Belge bölümü:
--*--

EFLATUN’UN KULAKLARI ÇINLASIN

Geçmiş, gözlerimin önünden yağlı, kirli bir kıl topağı gibi geçiyordu epeydir.. Başta nedenini kavrayamamıştım. Çocukluğum, melankolim kısa film festivali tertiplemişti sanki ve ben her filmi onlarca kez izliyordum usanmak, uslanmak nedir bilmeden. Meğer uzayan saçlarım dökülmüş yüzüme. Yıkanmamış, keçe gibi, rüzgara karşı dahi direnen kıllar örtmüş önümü.. O kadar ki gittiğini bile anca anlayabilmiştim. Demek artık yıkanma,arınma zamanı gelmişti pasaktan, içi boşaltılmış aşktan.. demek istediğimi yiyebilir, istediğimi 15 dakikalığına sevebilirdim artık..ama.. yapamadım! Sen yokken seni hiç düşünmedim diyemem, ben vardım ya senden arta kalan.. Sen yokken ben hiç üşümedim diyemem, sen vardın ya Şubat soğuğunda göğüs kafesimi açıkta bırakan..

--*--

Hedefin: Geçmişe ve ayrılığa dair metinde "Geçmiş, gözlerimin önünden" sözleriyle başlayıp "kafesimi açıkta bırakan.." sözleriyle biten bölümü, iki uç da dahil olmak üzere, hiçbir değişiklik yapmadan yazdırın.

--*--

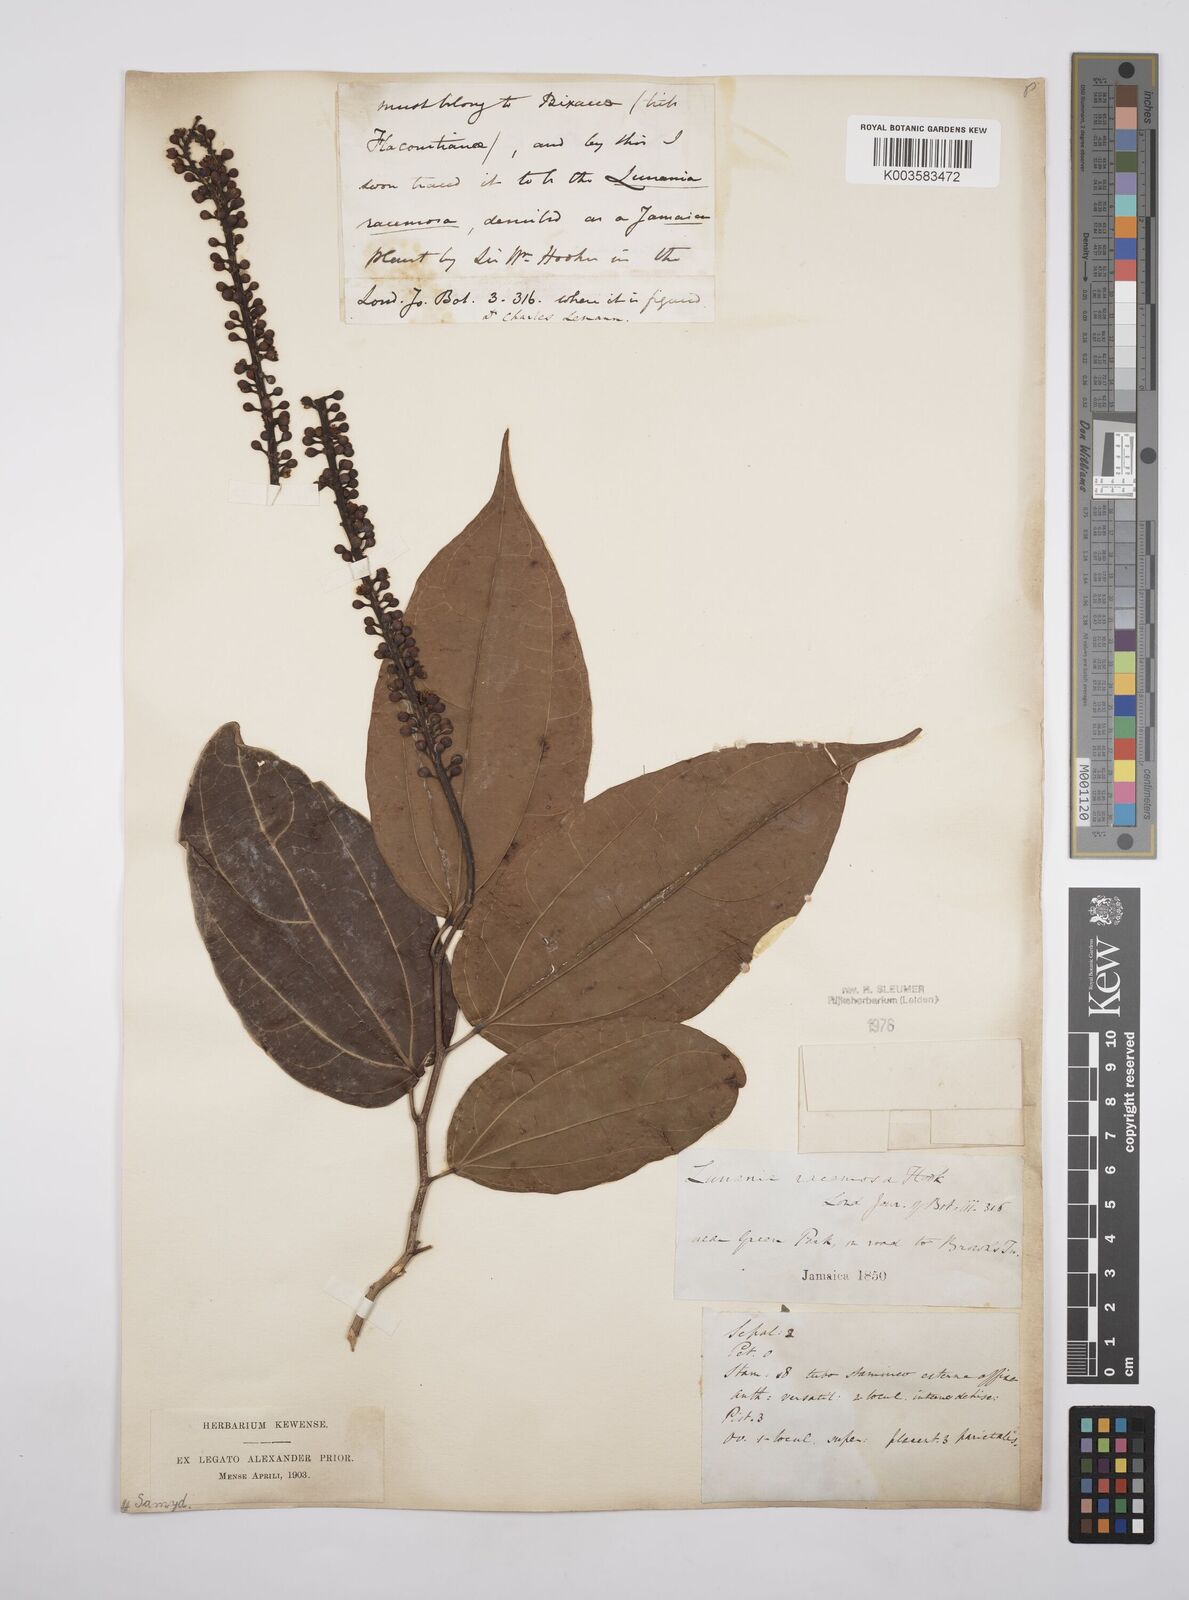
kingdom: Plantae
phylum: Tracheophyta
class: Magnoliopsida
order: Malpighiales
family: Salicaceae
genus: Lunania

--*--

Alıştırma çıktısı:
Geçmiş, gözlerimin önünden yağlı, kirli bir kıl topağı gibi geçiyordu epeydir.. Başta nedenini kavrayamamıştım. Çocukluğum, melankolim kısa film festivali tertiplemişti sanki ve ben her filmi onlarca kez izliyordum usanmak, uslanmak nedir bilmeden. Meğer uzayan saçlarım dökülmüş yüzüme. Yıkanmamış, keçe gibi, rüzgara karşı dahi direnen kıllar örtmüş önümü.. O kadar ki gittiğini bile anca anlayabilmiştim. Demek artık yıkanma,arınma zamanı gelmişti pasaktan, içi boşaltılmış aşktan.. demek istediğimi yiyebilir, istediğimi 15 dakikalığına sevebilirdim artık..ama.. yapamadım! Sen yokken seni hiç düşünmedim diyemem, ben vardım ya senden arta kalan.. Sen yokken ben hiç üşümedim diyemem, sen vardın ya Şubat soğuğunda göğüs kafesimi açıkta bırakan..